@ St Georges Hall, Bradford
What is there to say about The Proclaimers? When you mention them to friends they’ll say – “and what did they play apart from the two hits?”.
And I say – they played an hour and a half of quality stuff and here was a lot of singing along and some dancing too. For two largely immobile men on stage, they put out some emotion through the strong voices and emotionally tactile material. Backed up live by four other musicians, they made a big sound and a very flash lightshow made this an event for the crowd, who weren’t your average gig set. Smoky beams and pinwheeling effects dress up the largely static show. Craig stands, with his big chest and his hands shape words quietly as he enunciates them loudly. He looks naked in front of the microphone. Charlie has a guitar to hide behind and looks a little more comfortable. The venue is full of middle-aged men with square glasses, dressed almost like their idols, accompanied by their womenfolk. A few are conspicuously ‘refreshed’ but the rest are just happy enough to wave their arms about.
Opening with New Religion, a song about the brothers’ contempt for people who obsess over football or Star Wars and following it up with In Recognition, where they express their contempt for left-wingers accepting honours from the Queen, the Reid brothers evidence they’re boiling with loathing and not just the luvvies of 500 Miles, The songs are big and catchy, making a rather danceable alternative to old time protest singing acoustic strummers like Billy Bragg or Bob Dylan.
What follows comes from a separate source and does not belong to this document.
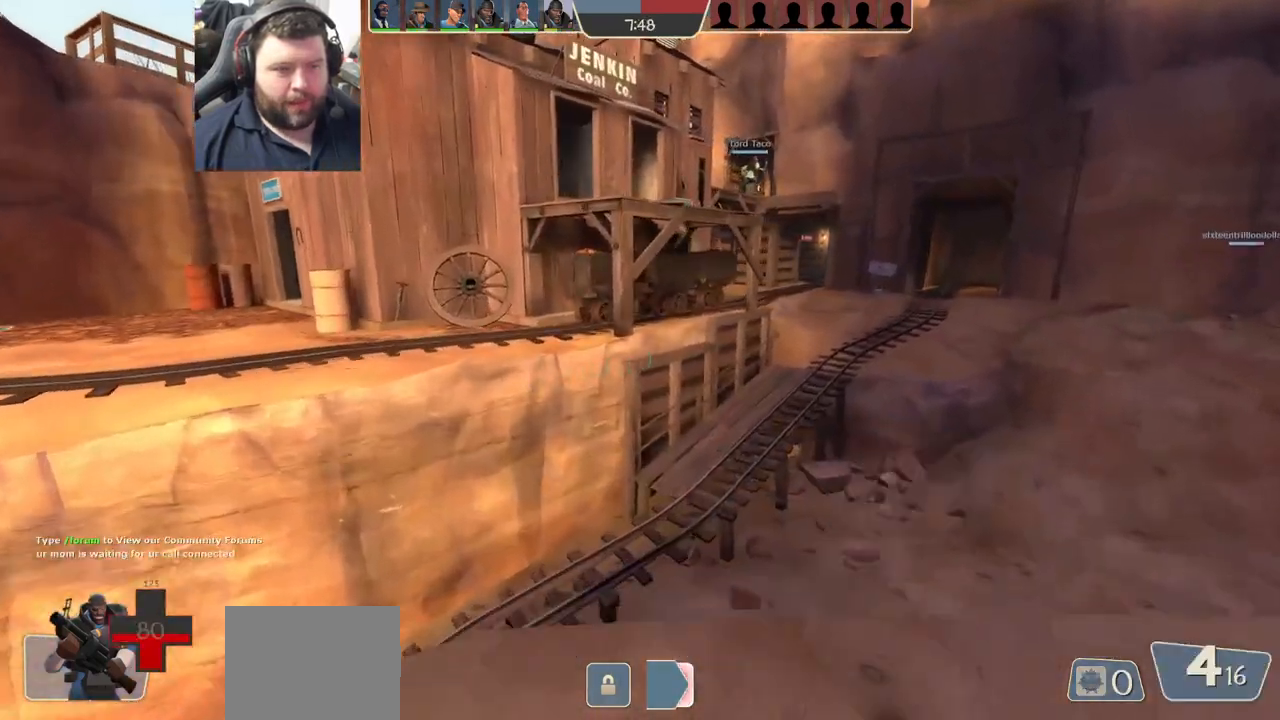
{"buttons": ["SQUARE"], "left_stick": "up-right", "right_stick": "center", "events": [[83, "R1", "up"], [150, "right_stick", "right"], [233, "right_stick", "center"], [333, "SQUARE", "down"], [417, "SQUARE", "up"], [483, "SQUARE", "down"]]}
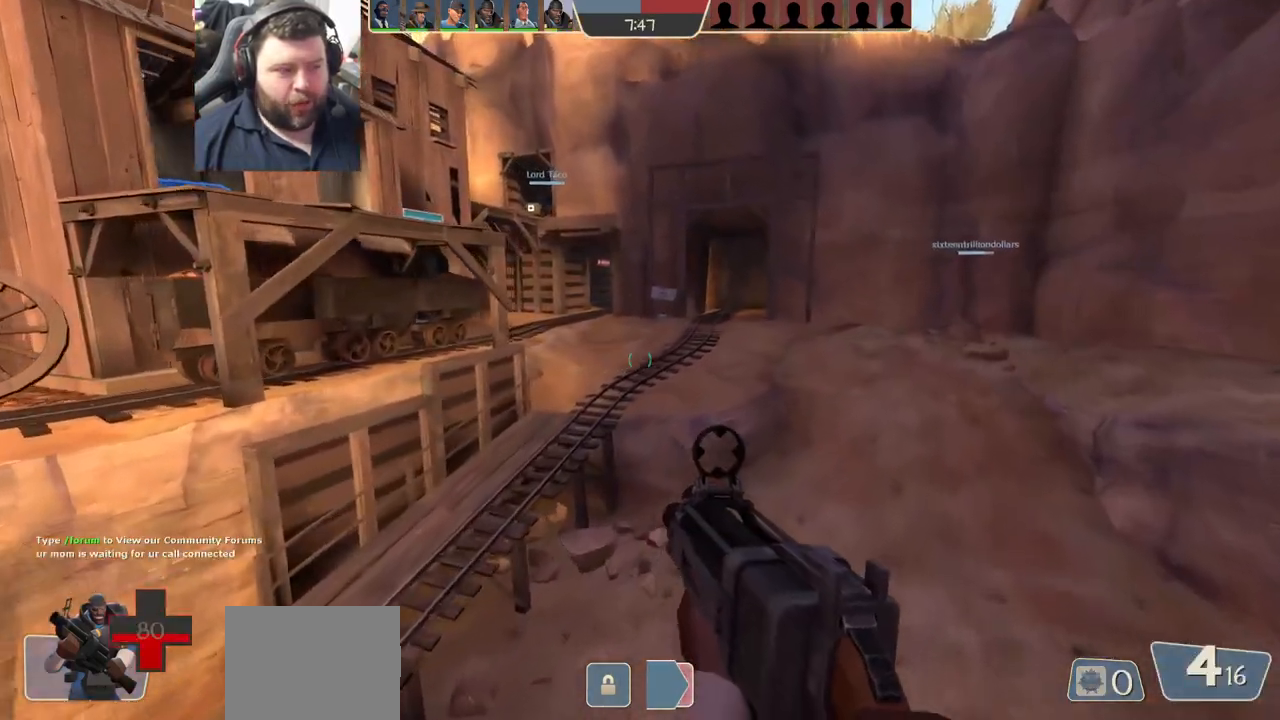
{"buttons": [], "left_stick": "up-right", "right_stick": "center", "events": [[67, "SQUARE", "up"], [117, "SQUARE", "down"], [200, "SQUARE", "up"]]}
An attack on newspaper columnists supporting the Iraq war (‘SORRY’) leaves me understanding there is rather more to The Proclaimers than two karaoke hits and back of the bus favourites. Restless Soul tempers things with a non-political song, a twangy guitar on country soul. I’m On My Way gets a roar from the audience and is preceded by strings of dedications. Everyone claps, sways, sings – they’re on their way “from misery to happiness”. Sean sees more clapping along and some lovely high harmonies. Cap In Hand signals a return to message songs – “I can’t understand why you let someone else rule our land”. The audience is singing along and Letter From America gets everyone singing louder. Life With You, recent single, is a real sweetie and big too. There is a raw heart to it that is a lot of the band’s appeal – they sing the obvious and express our common thoughts for us. They follow the two bouncy hits with a bouncy attack on violence in song lyrics, tied into ever-accelerating rock guitar. A Steve Earle cover is nice to hear, Sunshine On Leith is welcomed and is probably sung more often than the unusual meteorological phenomenon. Wreckless Eric’s Whole Wide World is sung straight and becomes a Proclaimers song. The rest of the gig (Let’s Get Married, 500 Miles, King Of The Road, etc) is a huge singalong of celebration of common emotions – imagine finding yourself in a space where a thousand or more people were expressing the same heart-on-sleeve emotions as yourself….. there’s an element of church here.
I left the gig feeling uplifted and with a sense of having set things to right. Approach The Proclaimers without cynicism and they might surprise you.